For the listing below, output exactly the lines from the line with "Q’s – Why do" up to and including the line with "avoid the risk |", and no other lines.

#### RECORDS FOR THE TASK
BEGIN

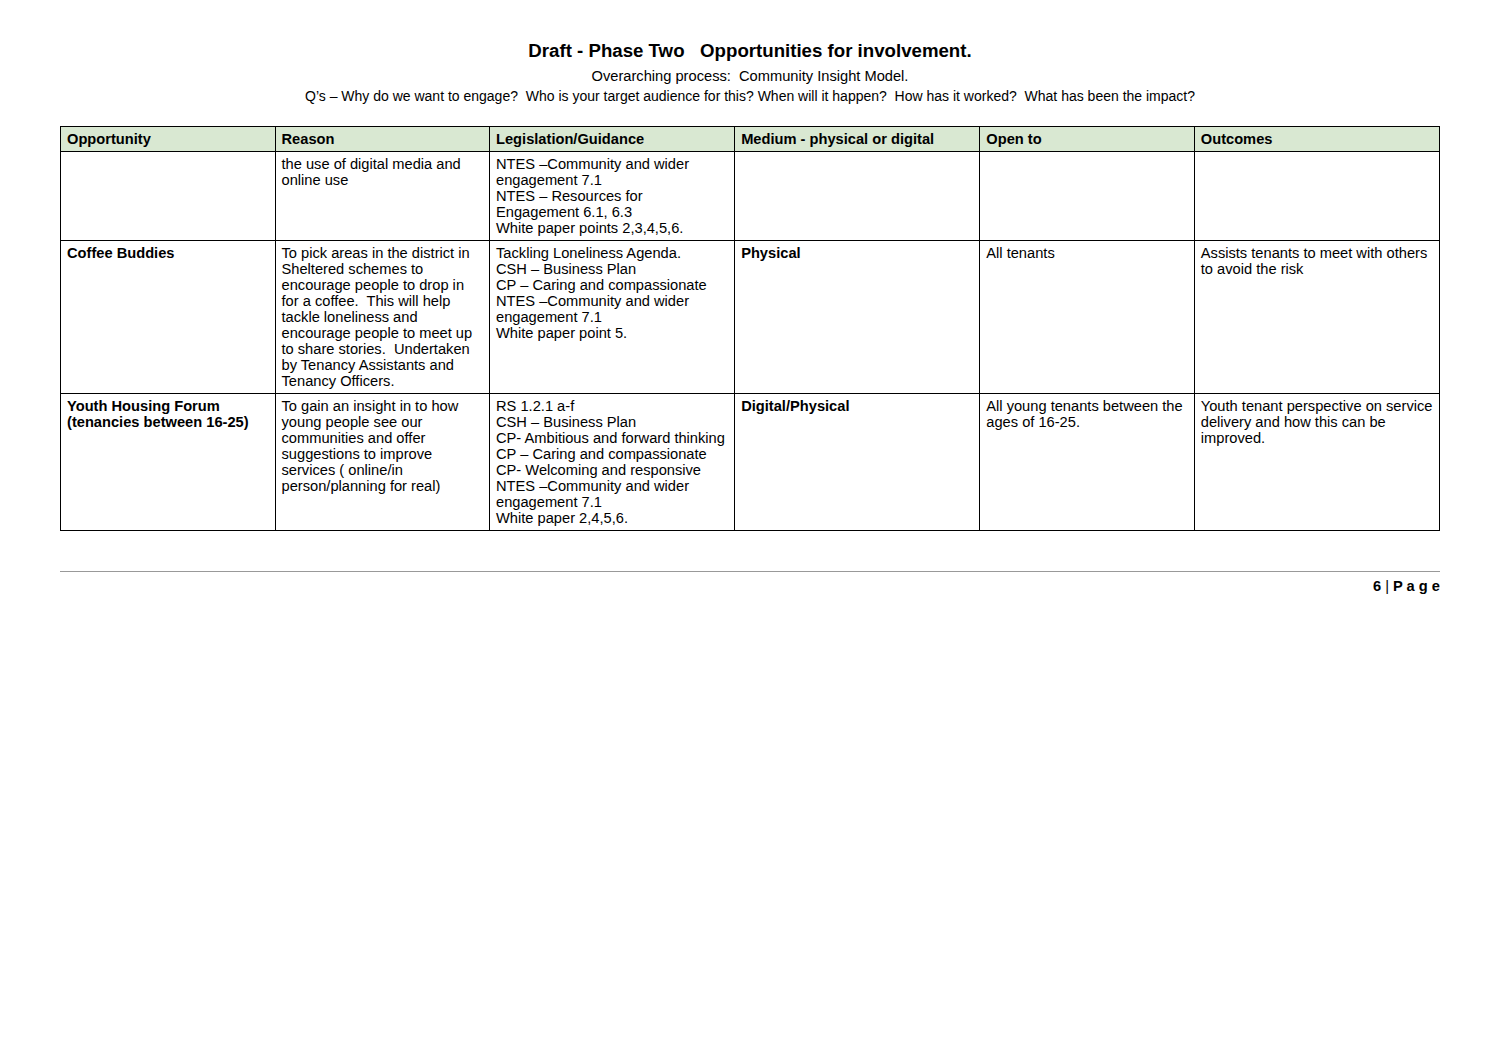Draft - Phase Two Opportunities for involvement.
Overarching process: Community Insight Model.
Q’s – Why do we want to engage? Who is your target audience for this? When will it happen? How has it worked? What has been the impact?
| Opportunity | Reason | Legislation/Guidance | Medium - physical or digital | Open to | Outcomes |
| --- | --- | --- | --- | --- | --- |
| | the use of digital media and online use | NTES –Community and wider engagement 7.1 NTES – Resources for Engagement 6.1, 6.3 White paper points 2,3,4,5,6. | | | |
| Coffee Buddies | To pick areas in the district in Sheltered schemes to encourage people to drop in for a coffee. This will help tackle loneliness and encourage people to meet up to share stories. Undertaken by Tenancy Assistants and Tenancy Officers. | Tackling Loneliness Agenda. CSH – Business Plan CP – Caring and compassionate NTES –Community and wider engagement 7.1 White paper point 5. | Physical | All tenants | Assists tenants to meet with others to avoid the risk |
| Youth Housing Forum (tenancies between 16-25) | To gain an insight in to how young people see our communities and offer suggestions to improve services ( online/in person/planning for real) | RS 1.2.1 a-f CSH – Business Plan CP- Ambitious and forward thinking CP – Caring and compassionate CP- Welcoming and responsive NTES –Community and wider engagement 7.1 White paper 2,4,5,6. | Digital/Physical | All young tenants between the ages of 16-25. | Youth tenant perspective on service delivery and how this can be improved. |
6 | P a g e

END

#### SOLUTION BELOW
Q’s – Why do we want to engage? Who is your target audience for this? When will it happen? How has it worked? What has been the impact?
| Opportunity | Reason | Legislation/Guidance | Medium - physical or digital | Open to | Outcomes |
| --- | --- | --- | --- | --- | --- |
| | the use of digital media and online use | NTES –Community and wider engagement 7.1 NTES – Resources for Engagement 6.1, 6.3 White paper points 2,3,4,5,6. | | | |
| Coffee Buddies | To pick areas in the district in Sheltered schemes to encourage people to drop in for a coffee. This will help tackle loneliness and encourage people to meet up to share stories. Undertaken by Tenancy Assistants and Tenancy Officers. | Tackling Loneliness Agenda. CSH – Business Plan CP – Caring and compassionate NTES –Community and wider engagement 7.1 White paper point 5. | Physical | All tenants | Assists tenants to meet with others to avoid the risk |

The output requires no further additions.